= Beginning of Section =

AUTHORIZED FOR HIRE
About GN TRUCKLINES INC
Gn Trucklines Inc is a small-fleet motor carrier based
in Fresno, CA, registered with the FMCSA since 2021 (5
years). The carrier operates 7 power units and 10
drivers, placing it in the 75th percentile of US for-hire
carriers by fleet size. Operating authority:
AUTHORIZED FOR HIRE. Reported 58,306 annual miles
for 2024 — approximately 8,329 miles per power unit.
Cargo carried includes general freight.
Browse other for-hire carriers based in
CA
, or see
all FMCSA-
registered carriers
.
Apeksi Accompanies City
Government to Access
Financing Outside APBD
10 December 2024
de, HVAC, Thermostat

= End of Section =
= Beginning of Section =

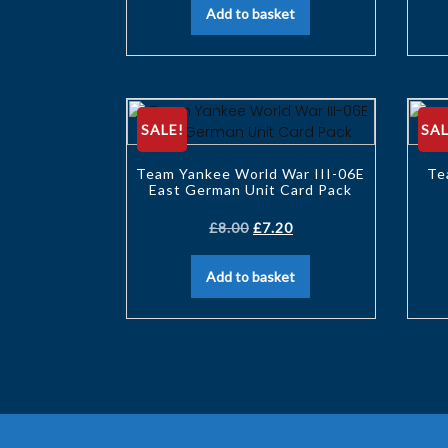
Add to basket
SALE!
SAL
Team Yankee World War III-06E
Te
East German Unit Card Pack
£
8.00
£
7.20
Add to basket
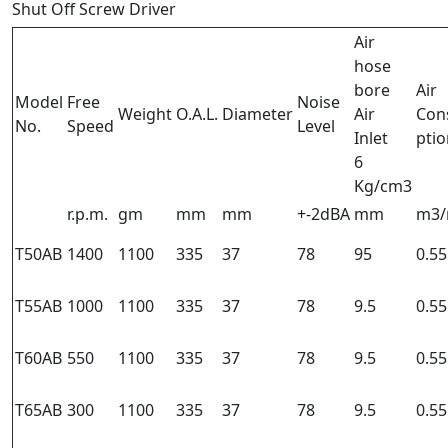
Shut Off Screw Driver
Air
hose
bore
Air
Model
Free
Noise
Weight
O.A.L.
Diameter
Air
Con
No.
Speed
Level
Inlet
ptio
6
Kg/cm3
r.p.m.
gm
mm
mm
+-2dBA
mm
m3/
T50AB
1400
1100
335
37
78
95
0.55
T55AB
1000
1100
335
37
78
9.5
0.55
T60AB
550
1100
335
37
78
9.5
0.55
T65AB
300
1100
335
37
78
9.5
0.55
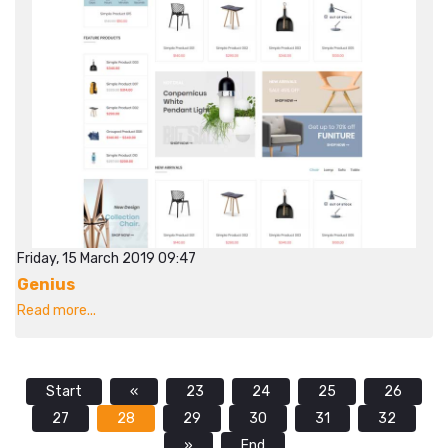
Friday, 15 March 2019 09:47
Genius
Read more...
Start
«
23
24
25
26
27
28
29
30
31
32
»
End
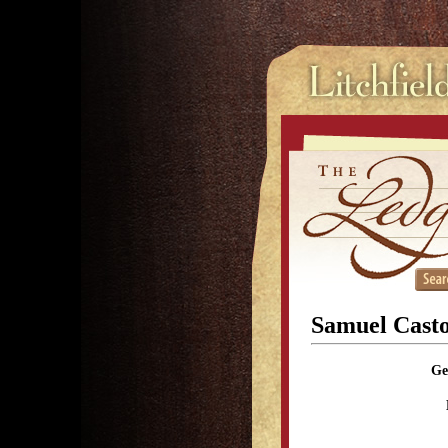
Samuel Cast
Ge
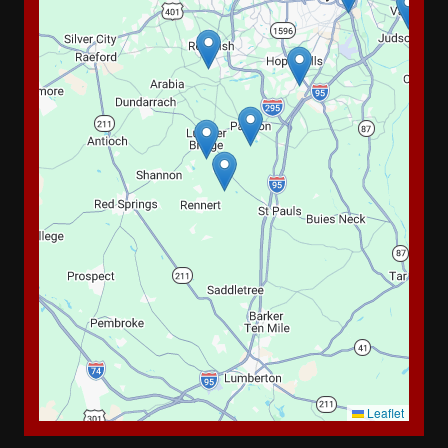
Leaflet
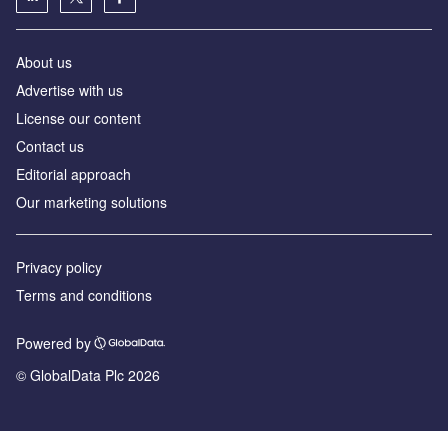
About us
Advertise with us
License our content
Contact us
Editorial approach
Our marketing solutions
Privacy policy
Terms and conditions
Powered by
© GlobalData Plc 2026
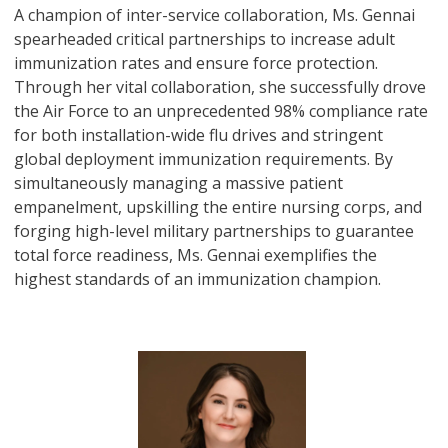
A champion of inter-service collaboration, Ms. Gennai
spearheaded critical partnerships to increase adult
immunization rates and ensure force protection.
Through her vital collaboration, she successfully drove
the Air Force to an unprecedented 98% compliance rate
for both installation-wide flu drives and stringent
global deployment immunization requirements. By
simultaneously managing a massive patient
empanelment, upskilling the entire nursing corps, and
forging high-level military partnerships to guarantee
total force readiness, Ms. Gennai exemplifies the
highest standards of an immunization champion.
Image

= End of Section =
= Beginning of Section =

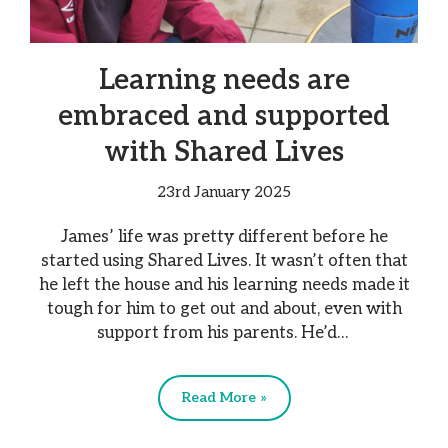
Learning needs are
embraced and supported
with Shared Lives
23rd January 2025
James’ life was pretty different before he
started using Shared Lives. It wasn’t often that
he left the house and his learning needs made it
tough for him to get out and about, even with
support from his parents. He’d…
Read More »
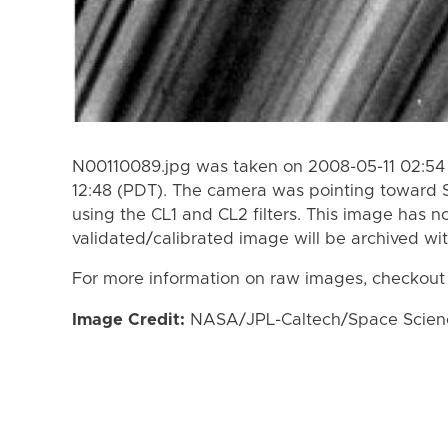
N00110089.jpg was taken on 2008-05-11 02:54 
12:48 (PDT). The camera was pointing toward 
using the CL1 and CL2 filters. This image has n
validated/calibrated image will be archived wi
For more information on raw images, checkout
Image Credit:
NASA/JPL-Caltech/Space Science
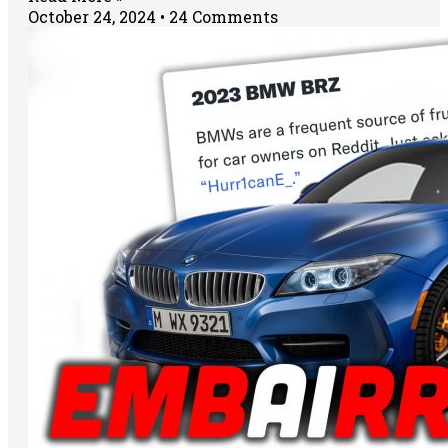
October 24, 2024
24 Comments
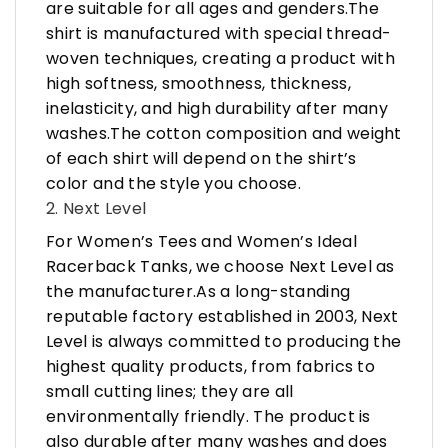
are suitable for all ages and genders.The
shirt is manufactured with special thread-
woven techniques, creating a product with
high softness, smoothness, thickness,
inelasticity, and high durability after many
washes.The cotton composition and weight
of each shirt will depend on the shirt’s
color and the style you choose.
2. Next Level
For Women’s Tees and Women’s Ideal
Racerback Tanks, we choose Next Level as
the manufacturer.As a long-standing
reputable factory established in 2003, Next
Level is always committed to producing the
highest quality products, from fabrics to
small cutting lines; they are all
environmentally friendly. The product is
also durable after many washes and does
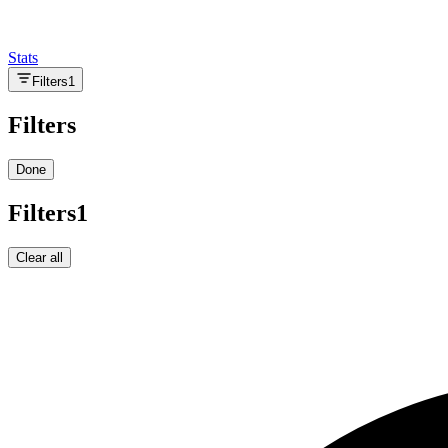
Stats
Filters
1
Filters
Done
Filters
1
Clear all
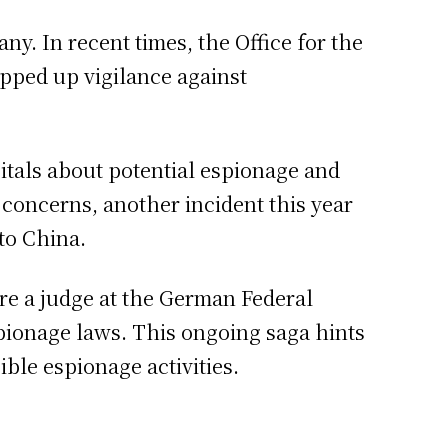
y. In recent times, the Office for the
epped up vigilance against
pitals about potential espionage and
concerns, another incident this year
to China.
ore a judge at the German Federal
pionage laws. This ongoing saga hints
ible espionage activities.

= End of Section =

§ WORK INSTRUCTIONS
What are the lines above, starting at the one with "are suitable for all ages and genders.The" and ending at the one with "For Women’s Tees and Women’s Ideal"? Give them again exactly, and only them.

§ TASK RESPONSE
are suitable for all ages and genders.The
shirt is manufactured with special thread-
woven techniques, creating a product with
high softness, smoothness, thickness,
inelasticity, and high durability after many
washes.The cotton composition and weight
of each shirt will depend on the shirt’s
color and the style you choose.
2. Next Level
For Women’s Tees and Women’s Ideal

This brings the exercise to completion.